I felt the same way tonight watching Barry McGuire. And you could tell by watching him sing that he was asking some of the same questions. When will they ever learn? How can you not believe we’re on the eve of destruction? Does anybody really know what time it is? Does anybody REALLY care?

I still think, occasionally, that Musicians, poets, artists, writers, etc. serve society as its conscience. But does anyone REALLY listen to that conscience? Can the songs that I write make a difference, when a song has to be POPULAR to even get airplay in this country anymore?

Abbie Hoffman is burnt out. Lenny Bruce is dead. Timothy Leary, too. And so many others. Who is picking up the torch, and more importantly, who thinks that light is necessary, when you can flip on a switch and see “revival” and “reunion” and “comeback” tours of people who somehow, in a freak stroke of luck, by chance, convinced some other people, oh, so many years ago, that it was worth any price to give a damn?

Or has modern convenience progressed so far that the milk of human kindness, the bonds of brotherhood, are now available in a water-soluble form, easily washed off when you want to conceal the fact that you went to the meeting last night and had your hand stamped?

Eve of Destruction by P. F. Sloan

The Eastern world, it is explodin’,
Violence flarin’, bullets loadin’.
You’re old enough to kill, but not for votin’,
You don’t believe in war — but what’s that gun you’re totin’?
An’ even the Jordan river has bodies floatin’.
But you tell me, over and over and over again, my friend,
Ah, you don’t believe we’re on the eve of destruction.

Don’t you understand what I’m tryin’ to say,
An’ can’t you feel the fears I’m feelin’ today?
If the button is pushed, there’s no runnin’ away,
There’ll be no one to save, will the world in a grave.
Take a look around you, boy, it’s bound to scare you, boy.
An’ you tell me, over and over and over again, my friend,
Ah, you don’t believe we’re on the eve of destruction.

Yeah, my blood’s so mad feels like coagulatin’,
I’m sittin’ here just contemplatin’.
I can’t twist the truth, it knows no regulation,
Handful of senators don’t pass legislation,
An’ marches alone can’t bring integration
When human respect is disintegratin’,
This whole crazy world is just too frustratin’.
An’ you tell me, over and over and over again, my friend,
Ah, you don’t believe we’re on the eve of destruction.

Think of all the hate there is in Red China,
Then take a look around to Selma, Alabama.
Ah, you may leave here for four days in space,
But when you return it’s the same ol’ place,
The poundin’ of the drums, the pride an’ disgrace.
You can bury your dead, but don’t leave a trace.
Hate your next-door neighbor, but don’t forget to say grace,
An’ tell me, over and over and over again, my friend,
You don’t believe we’re on the eve of destruction,
No, no, you don’t believe we’re on the eve of destruction.

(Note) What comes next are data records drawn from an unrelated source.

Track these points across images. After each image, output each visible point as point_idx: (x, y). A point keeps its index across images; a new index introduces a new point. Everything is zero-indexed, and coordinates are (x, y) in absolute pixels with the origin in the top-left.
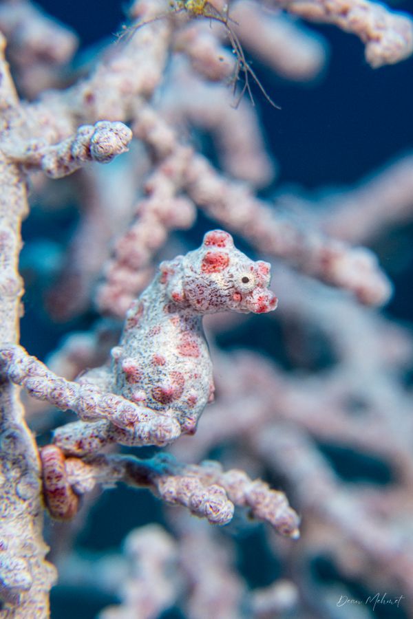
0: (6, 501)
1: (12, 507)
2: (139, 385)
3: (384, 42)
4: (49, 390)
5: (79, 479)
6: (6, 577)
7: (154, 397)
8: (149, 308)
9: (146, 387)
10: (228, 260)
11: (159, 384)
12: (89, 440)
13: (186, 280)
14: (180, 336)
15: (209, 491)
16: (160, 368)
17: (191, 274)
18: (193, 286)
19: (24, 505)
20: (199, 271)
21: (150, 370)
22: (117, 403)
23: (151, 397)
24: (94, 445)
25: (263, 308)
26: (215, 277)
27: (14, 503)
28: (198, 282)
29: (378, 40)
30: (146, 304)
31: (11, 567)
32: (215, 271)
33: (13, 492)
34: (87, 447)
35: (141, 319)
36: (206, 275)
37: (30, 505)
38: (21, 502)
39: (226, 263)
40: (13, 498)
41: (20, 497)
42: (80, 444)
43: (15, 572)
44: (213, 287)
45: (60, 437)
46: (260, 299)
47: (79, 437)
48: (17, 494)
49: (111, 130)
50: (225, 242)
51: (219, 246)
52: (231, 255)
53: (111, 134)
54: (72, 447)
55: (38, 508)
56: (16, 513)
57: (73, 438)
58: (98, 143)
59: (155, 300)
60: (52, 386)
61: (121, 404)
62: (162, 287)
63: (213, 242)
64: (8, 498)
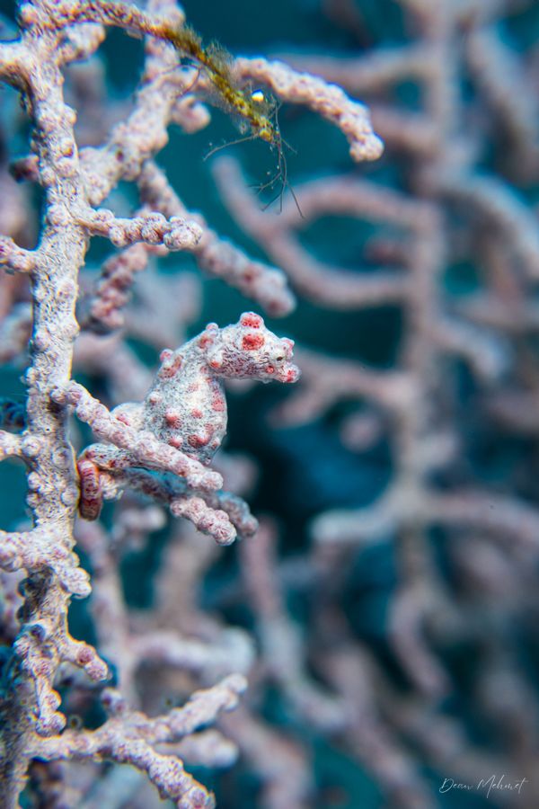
0: (52, 505)
1: (56, 510)
2: (179, 431)
3: (368, 145)
4: (113, 433)
5: (107, 489)
6: (71, 586)
7: (189, 443)
8: (186, 365)
9: (184, 433)
10: (263, 340)
11: (196, 433)
12: (122, 462)
13: (229, 353)
14: (213, 394)
15: (217, 516)
16: (198, 420)
17: (233, 349)
18: (234, 359)
19: (66, 510)
20: (240, 347)
21: (190, 421)
22: (172, 454)
23: (187, 442)
24: (124, 465)
25: (290, 380)
26: (253, 353)
27: (58, 507)
28: (239, 356)
29: (363, 143)
30: (184, 361)
31: (75, 578)
32: (253, 349)
33: (58, 498)
34: (118, 466)
35: (178, 372)
36: (246, 352)
37: (70, 510)
38: (63, 507)
39: (262, 342)
40: (58, 503)
41: (63, 503)
42: (113, 464)
43: (79, 582)
44: (251, 361)
45: (95, 454)
46: (290, 373)
47: (113, 457)
48: (61, 500)
49: (188, 228)
50: (259, 324)
51: (255, 327)
52: (265, 335)
53: (188, 232)
54: (105, 465)
55: (75, 511)
56: (59, 516)
57: (107, 458)
58: (177, 238)
59: (193, 360)
60: (115, 429)
61: (175, 455)
62: (200, 350)
63: (249, 323)
64: (53, 503)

How Much More Time? — John Litzenberg, 1985

Time? How much more time?
Til we reach the point of no return
Must history’s sad lessons be re-learned?

War? What good is war?
When you reach the point of no return
And you can’t go back, because the only bridge
You had is burned?

Love, where is the love?
Have we come along so fast, so far
Have we forgotten who our friends and neighbors are?

You can call on your gods, feast and pray
That you can live to fight another day
And kill because your god says its OK.

Run, nowhere to run
When two opposing worlds collide
There is no where that you can hide your face

Cry, just sit and cry
For all your kings, police, and czars
Have signed away the humans and their race.
So send out your bombs and boys to the fray
Till the world is only a nuclear haze
And life on earth is a long forgotten phase.